After a psychological assessment by a medical board, it was found that Koli is a Necrophiliac and Paraphiliac, conditions characterized by abnormal sexual desires. According to the Fifth Edition of The Diagnostic and Statistical Manual of Mental Disorders, Paraphilia quantifies as a Paraphilic Disorder when people with atypical sexual interests ‘feel personal distress about their interest, not merely distress resulting from society’s disapproval; have a sexual desire or behaviour that involves another person’s psychological distress, injury, or death, or a desire for sexual behaviours involving unwilling persons or persons unable to give legal consent.’

In a time when awareness of psychological disorders and activism for the mentally ill is on the rise, the judiciary has turned a blind eye toward the psychological state of the accused by snubbing his plea for review of his death sentence. The man needs diagnosis and treatment, not torture and death. Based on his psychological condition, not only does the verdict become illegitimate, but proves that a review becomes mandatory.

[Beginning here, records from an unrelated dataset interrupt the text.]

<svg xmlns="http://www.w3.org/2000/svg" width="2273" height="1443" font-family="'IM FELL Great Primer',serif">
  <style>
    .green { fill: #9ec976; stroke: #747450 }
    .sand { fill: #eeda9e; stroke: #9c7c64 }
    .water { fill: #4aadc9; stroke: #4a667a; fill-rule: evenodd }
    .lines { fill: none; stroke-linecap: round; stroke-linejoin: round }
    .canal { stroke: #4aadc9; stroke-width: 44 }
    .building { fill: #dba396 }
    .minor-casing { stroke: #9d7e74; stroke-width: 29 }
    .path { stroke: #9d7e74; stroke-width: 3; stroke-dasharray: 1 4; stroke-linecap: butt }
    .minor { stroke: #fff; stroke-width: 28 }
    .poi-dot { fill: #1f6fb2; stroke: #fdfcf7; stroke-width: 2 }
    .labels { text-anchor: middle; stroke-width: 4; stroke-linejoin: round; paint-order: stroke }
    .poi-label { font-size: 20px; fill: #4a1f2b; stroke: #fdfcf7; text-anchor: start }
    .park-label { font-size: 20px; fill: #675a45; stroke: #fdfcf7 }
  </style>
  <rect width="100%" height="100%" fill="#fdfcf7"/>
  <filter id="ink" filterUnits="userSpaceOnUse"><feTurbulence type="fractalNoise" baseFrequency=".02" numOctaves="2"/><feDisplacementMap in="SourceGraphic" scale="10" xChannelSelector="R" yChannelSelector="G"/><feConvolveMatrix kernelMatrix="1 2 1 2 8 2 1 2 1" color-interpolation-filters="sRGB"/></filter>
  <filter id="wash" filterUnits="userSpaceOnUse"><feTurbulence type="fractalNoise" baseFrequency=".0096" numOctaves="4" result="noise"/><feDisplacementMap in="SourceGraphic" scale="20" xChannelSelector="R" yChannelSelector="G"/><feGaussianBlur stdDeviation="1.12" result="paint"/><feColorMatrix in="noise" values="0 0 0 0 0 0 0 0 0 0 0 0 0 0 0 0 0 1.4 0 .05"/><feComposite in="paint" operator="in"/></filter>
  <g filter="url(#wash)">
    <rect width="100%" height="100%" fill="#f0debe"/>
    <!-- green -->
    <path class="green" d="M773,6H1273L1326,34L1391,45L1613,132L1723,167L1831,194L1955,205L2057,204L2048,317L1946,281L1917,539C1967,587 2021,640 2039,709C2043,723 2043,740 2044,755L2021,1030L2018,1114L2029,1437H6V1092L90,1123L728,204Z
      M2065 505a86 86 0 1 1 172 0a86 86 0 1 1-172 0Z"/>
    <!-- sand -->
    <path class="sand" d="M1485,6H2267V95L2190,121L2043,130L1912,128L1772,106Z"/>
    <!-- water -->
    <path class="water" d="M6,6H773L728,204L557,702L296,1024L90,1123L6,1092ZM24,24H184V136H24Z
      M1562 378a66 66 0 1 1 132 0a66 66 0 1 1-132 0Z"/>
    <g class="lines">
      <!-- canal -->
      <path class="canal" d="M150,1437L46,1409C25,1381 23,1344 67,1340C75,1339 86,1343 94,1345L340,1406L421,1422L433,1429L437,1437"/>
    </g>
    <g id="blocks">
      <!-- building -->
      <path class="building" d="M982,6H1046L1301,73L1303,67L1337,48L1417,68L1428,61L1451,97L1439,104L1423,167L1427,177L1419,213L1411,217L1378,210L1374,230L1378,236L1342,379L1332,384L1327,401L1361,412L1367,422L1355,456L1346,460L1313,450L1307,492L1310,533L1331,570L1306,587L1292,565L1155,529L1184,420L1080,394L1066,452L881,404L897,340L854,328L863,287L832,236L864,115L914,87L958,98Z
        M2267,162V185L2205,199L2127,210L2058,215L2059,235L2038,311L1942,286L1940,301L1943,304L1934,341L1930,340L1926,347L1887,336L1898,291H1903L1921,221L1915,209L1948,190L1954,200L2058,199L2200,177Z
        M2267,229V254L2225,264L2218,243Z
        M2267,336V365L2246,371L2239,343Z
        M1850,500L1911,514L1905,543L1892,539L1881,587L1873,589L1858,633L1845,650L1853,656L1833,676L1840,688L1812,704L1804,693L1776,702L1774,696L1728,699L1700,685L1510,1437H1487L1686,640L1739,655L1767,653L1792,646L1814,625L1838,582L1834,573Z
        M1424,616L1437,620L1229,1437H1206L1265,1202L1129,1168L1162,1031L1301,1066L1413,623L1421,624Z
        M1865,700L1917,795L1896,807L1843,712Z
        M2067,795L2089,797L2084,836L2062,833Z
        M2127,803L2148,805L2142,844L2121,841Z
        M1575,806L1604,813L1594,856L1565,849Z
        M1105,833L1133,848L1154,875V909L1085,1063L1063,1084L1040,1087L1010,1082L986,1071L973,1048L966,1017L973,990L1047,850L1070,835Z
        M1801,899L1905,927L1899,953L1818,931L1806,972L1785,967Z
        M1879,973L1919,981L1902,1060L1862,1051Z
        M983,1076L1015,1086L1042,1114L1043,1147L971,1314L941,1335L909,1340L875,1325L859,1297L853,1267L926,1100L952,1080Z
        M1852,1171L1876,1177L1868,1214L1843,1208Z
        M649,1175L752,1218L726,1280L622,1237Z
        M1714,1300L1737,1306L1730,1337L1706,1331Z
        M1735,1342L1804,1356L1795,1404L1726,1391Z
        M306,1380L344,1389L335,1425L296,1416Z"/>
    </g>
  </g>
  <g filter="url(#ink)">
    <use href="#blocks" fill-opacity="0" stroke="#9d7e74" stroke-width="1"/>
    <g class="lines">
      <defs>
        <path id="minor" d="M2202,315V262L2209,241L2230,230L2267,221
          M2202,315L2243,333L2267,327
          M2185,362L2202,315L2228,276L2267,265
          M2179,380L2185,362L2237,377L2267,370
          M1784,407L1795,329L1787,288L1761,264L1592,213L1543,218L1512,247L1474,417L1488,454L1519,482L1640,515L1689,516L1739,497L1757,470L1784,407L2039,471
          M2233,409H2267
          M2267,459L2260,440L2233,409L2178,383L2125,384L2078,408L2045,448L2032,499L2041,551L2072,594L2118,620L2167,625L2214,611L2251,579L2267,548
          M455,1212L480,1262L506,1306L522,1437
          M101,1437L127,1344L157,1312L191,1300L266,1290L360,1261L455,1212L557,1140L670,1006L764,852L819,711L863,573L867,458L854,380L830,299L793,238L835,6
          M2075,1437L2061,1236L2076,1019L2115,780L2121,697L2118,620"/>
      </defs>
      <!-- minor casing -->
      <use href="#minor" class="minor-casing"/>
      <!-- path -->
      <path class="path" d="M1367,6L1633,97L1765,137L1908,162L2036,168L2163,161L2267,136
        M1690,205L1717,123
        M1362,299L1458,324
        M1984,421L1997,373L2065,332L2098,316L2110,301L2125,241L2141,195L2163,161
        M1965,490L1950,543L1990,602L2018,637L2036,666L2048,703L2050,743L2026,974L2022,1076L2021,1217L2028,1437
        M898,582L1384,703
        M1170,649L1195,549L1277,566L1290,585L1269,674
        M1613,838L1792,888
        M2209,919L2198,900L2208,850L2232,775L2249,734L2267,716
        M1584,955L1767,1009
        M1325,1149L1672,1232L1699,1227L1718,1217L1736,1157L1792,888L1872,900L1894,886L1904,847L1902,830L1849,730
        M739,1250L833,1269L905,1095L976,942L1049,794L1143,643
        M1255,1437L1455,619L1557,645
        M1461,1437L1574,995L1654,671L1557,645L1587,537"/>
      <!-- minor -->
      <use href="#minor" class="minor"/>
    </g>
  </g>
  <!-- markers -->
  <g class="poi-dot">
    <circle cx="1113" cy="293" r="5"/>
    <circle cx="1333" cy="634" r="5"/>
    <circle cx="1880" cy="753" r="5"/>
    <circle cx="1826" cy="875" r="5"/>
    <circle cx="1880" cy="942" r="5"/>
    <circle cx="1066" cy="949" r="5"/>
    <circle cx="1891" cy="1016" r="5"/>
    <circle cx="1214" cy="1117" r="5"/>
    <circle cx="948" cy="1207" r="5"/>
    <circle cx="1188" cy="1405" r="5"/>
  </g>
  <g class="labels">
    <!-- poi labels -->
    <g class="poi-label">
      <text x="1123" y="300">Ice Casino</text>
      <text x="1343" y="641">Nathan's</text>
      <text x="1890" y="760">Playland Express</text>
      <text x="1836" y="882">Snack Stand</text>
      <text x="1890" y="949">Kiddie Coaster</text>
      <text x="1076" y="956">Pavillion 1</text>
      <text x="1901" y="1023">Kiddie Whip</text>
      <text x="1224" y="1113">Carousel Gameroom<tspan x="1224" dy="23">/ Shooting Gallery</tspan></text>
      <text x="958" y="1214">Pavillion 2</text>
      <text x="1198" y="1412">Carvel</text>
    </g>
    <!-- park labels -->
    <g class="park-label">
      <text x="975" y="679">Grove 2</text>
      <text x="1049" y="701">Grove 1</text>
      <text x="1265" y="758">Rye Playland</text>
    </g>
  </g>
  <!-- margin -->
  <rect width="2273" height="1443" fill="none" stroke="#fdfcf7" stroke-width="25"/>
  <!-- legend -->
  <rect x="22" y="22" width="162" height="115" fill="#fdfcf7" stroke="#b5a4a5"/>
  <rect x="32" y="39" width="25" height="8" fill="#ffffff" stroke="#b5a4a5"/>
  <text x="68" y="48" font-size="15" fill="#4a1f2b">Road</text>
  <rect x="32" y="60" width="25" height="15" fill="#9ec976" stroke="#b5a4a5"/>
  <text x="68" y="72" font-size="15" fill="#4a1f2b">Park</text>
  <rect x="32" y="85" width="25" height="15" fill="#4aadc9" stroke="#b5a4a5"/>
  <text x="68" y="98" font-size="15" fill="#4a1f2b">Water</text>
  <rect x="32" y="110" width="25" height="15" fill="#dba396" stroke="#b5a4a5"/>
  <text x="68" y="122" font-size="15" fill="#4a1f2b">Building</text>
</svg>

Capital punishment by the Indian judiciary is a rare occurring; one that encourages applause for it seems that justice has been served. What sort of justice condemns a mentally unfit man to the gallows without giving him a chance to defend himself on all accounts he is convicted for, while his co-accused goes scot-free? What sort of justice is it to sentence a man to death with no substantial evidence?

A majority of the nation has kept quiet because according to them, a child-eater/rapist deserves to get what he did to those innocent children. But I am not asking you to stop feeling the hate or the anger, we are asking you to open your eyes to rationale. To understand that capital punishment is not a deterrent and that people will continue to commit crimes. Death does not beget reformation, it is just an end. In this case, an end of a witness, a man guided by his disorder, a tortured person who has not been given a second chance? I think he deserves that chance, to explain himself, to be represented justly and to be able to receive treatment.

Do you think he deserves that second chance?